---------- The data

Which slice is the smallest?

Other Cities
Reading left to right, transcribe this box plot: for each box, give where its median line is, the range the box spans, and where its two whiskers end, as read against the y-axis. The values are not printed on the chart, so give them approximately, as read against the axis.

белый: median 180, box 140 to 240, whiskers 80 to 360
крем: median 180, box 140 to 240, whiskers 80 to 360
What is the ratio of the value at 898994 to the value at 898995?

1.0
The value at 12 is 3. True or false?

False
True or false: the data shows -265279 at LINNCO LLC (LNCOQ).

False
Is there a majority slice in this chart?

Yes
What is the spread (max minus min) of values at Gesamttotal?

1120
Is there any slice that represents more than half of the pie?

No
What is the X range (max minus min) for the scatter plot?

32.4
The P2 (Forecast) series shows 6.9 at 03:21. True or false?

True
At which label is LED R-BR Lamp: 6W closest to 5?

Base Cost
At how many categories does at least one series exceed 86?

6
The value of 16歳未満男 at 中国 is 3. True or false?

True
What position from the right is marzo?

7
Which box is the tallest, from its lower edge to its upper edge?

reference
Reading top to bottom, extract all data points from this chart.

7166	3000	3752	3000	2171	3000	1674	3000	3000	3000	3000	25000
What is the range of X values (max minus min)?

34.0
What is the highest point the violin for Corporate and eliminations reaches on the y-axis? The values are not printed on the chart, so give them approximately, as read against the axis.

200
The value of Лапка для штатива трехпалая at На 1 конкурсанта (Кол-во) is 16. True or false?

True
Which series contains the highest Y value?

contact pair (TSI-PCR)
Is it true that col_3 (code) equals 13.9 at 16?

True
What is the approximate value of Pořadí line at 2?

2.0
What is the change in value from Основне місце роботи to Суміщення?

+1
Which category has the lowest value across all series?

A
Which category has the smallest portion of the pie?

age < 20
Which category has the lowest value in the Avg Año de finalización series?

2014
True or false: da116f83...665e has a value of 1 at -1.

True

--------------------

Reproduce the listing above verbatim, from its first line through the line containing "Reading left to", inclusive.

Which slice is the smallest?

Other Cities
Reading left to right, transcribe this box plot: for each box, give where its median line is, the range the box spans, and where its two whiskers end, as read against the y-axis. The values are not printed on the chart, so give them approximately, as read against the axis.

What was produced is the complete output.